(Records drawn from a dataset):
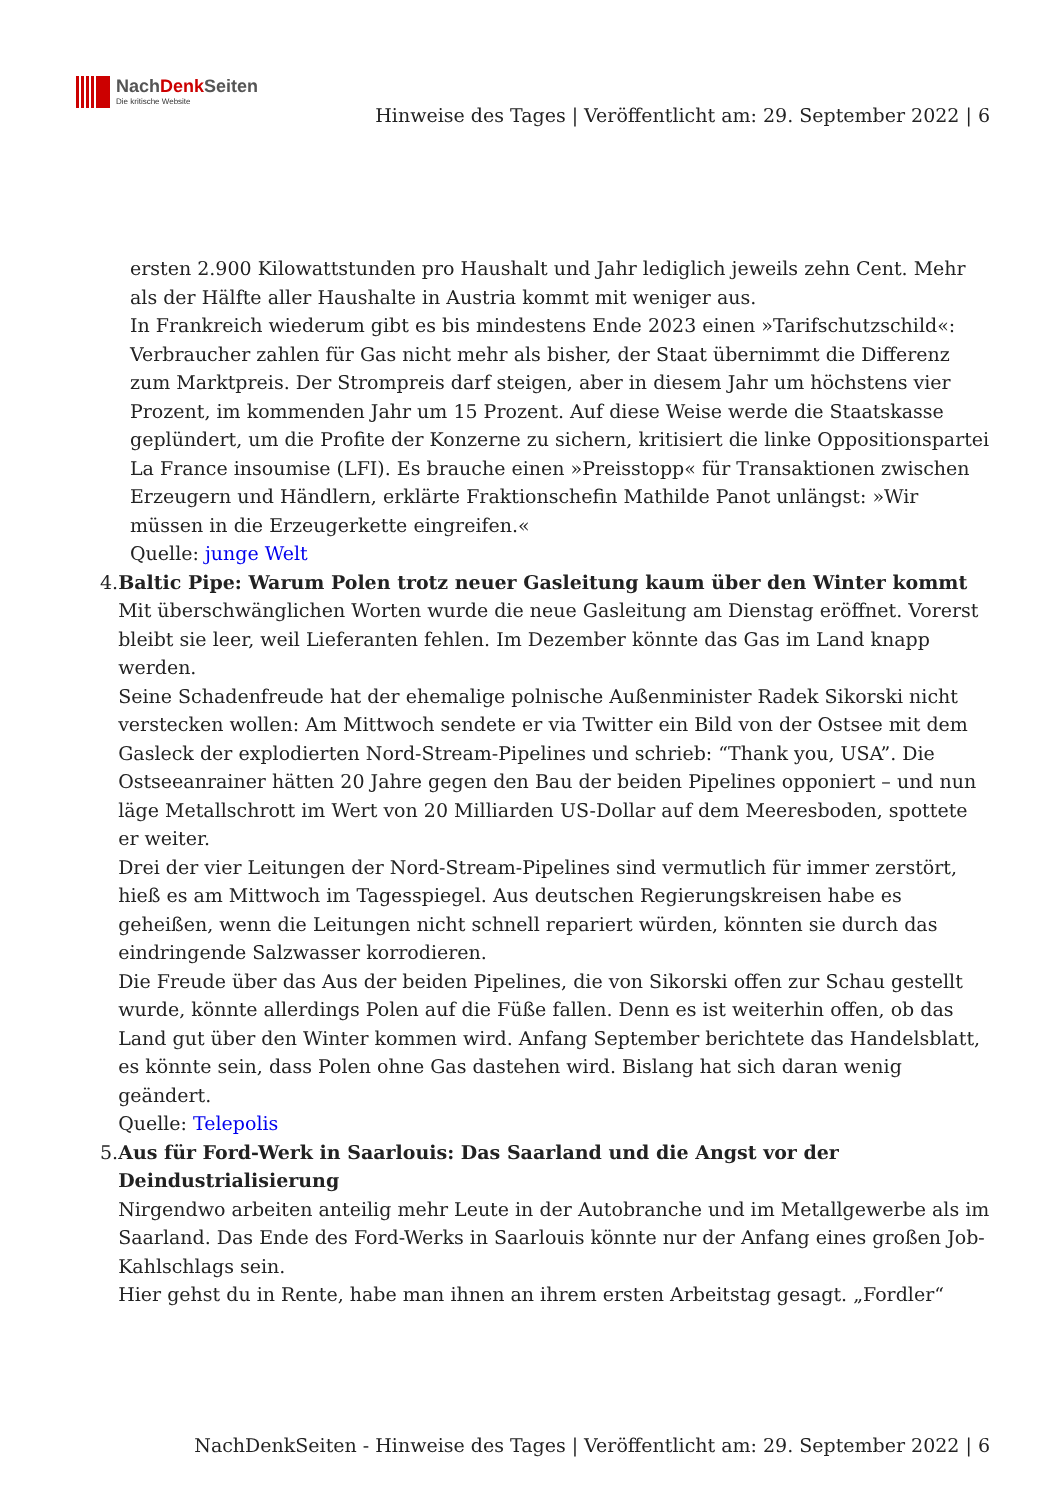NachDenk Seiten
Die kritische Website
Hinweise des Tages | Veröffentlicht am: 29. September 2022 | 6
ersten 2.900 Kilowattstunden pro Haushalt und Jahr lediglich jeweils zehn Cent. Mehr als der Hälfte aller Haushalte in Austria kommt mit weniger aus.
In Frankreich wiederum gibt es bis mindestens Ende 2023 einen »Tarifschutzschild«: Verbraucher zahlen für Gas nicht mehr als bisher, der Staat übernimmt die Differenz zum Marktpreis. Der Strompreis darf steigen, aber in diesem Jahr um höchstens vier Prozent, im kommenden Jahr um 15 Prozent. Auf diese Weise werde die Staatskasse geplündert, um die Profite der Konzerne zu sichern, kritisiert die linke Oppositionspartei La France insoumise (LFI). Es brauche einen »Preisstopp« für Transaktionen zwischen Erzeugern und Händlern, erklärte Fraktionschefin Mathilde Panot unlängst: »Wir müssen in die Erzeugerkette eingreifen.«
Quelle: junge Welt
4. Baltic Pipe: Warum Polen trotz neuer Gasleitung kaum über den Winter kommt
Mit überschwänglichen Worten wurde die neue Gasleitung am Dienstag eröffnet. Vorerst bleibt sie leer, weil Lieferanten fehlen. Im Dezember könnte das Gas im Land knapp werden.
Seine Schadenfreude hat der ehemalige polnische Außenminister Radek Sikorski nicht verstecken wollen: Am Mittwoch sendete er via Twitter ein Bild von der Ostsee mit dem Gasleck der explodierten Nord-Stream-Pipelines und schrieb: “Thank you, USA”. Die Ostseeanrainer hätten 20 Jahre gegen den Bau der beiden Pipelines opponiert – und nun läge Metallschrott im Wert von 20 Milliarden US-Dollar auf dem Meeresboden, spottete er weiter.
Drei der vier Leitungen der Nord-Stream-Pipelines sind vermutlich für immer zerstört, hieß es am Mittwoch im Tagesspiegel. Aus deutschen Regierungskreisen habe es geheißen, wenn die Leitungen nicht schnell repariert würden, könnten sie durch das eindringende Salzwasser korrodieren.
Die Freude über das Aus der beiden Pipelines, die von Sikorski offen zur Schau gestellt wurde, könnte allerdings Polen auf die Füße fallen. Denn es ist weiterhin offen, ob das Land gut über den Winter kommen wird. Anfang September berichtete das Handelsblatt, es könnte sein, dass Polen ohne Gas dastehen wird. Bislang hat sich daran wenig geändert.
Quelle: Telepolis
5. Aus für Ford-Werk in Saarlouis: Das Saarland und die Angst vor der Deindustrialisierung
Nirgendwo arbeiten anteilig mehr Leute in der Autobranche und im Metallgewerbe als im Saarland. Das Ende des Ford-Werks in Saarlouis könnte nur der Anfang eines großen Job-Kahlschlags sein.
Hier gehst du in Rente, habe man ihnen an ihrem ersten Arbeitstag gesagt. „Fordler“
NachDenkSeiten - Hinweise des Tages | Veröffentlicht am: 29. September 2022 | 6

(REQUEST): Print the records again exactly. Skip every picture.

(OUTPUT BELOW):
NachDenk Seiten
Die kritische Website
Hinweise des Tages | Veröffentlicht am: 29. September 2022 | 6
ersten 2.900 Kilowattstunden pro Haushalt und Jahr lediglich jeweils zehn Cent. Mehr als der Hälfte aller Haushalte in Austria kommt mit weniger aus.
In Frankreich wiederum gibt es bis mindestens Ende 2023 einen »Tarifschutzschild«: Verbraucher zahlen für Gas nicht mehr als bisher, der Staat übernimmt die Differenz zum Marktpreis. Der Strompreis darf steigen, aber in diesem Jahr um höchstens vier Prozent, im kommenden Jahr um 15 Prozent. Auf diese Weise werde die Staatskasse geplündert, um die Profite der Konzerne zu sichern, kritisiert die linke Oppositionspartei La France insoumise (LFI). Es brauche einen »Preisstopp« für Transaktionen zwischen Erzeugern und Händlern, erklärte Fraktionschefin Mathilde Panot unlängst: »Wir müssen in die Erzeugerkette eingreifen.«
Quelle: junge Welt
4. Baltic Pipe: Warum Polen trotz neuer Gasleitung kaum über den Winter kommt
Mit überschwänglichen Worten wurde die neue Gasleitung am Dienstag eröffnet. Vorerst bleibt sie leer, weil Lieferanten fehlen. Im Dezember könnte das Gas im Land knapp werden.
Seine Schadenfreude hat der ehemalige polnische Außenminister Radek Sikorski nicht verstecken wollen: Am Mittwoch sendete er via Twitter ein Bild von der Ostsee mit dem Gasleck der explodierten Nord-Stream-Pipelines und schrieb: “Thank you, USA”. Die Ostseeanrainer hätten 20 Jahre gegen den Bau der beiden Pipelines opponiert – und nun läge Metallschrott im Wert von 20 Milliarden US-Dollar auf dem Meeresboden, spottete er weiter.
Drei der vier Leitungen der Nord-Stream-Pipelines sind vermutlich für immer zerstört, hieß es am Mittwoch im Tagesspiegel. Aus deutschen Regierungskreisen habe es geheißen, wenn die Leitungen nicht schnell repariert würden, könnten sie durch das eindringende Salzwasser korrodieren.
Die Freude über das Aus der beiden Pipelines, die von Sikorski offen zur Schau gestellt wurde, könnte allerdings Polen auf die Füße fallen. Denn es ist weiterhin offen, ob das Land gut über den Winter kommen wird. Anfang September berichtete das Handelsblatt, es könnte sein, dass Polen ohne Gas dastehen wird. Bislang hat sich daran wenig geändert.
Quelle: Telepolis
5. Aus für Ford-Werk in Saarlouis: Das Saarland und die Angst vor der Deindustrialisierung
Nirgendwo arbeiten anteilig mehr Leute in der Autobranche und im Metallgewerbe als im Saarland. Das Ende des Ford-Werks in Saarlouis könnte nur der Anfang eines großen Job-Kahlschlags sein.
Hier gehst du in Rente, habe man ihnen an ihrem ersten Arbeitstag gesagt. „Fordler“
NachDenkSeiten - Hinweise des Tages | Veröffentlicht am: 29. September 2022 | 6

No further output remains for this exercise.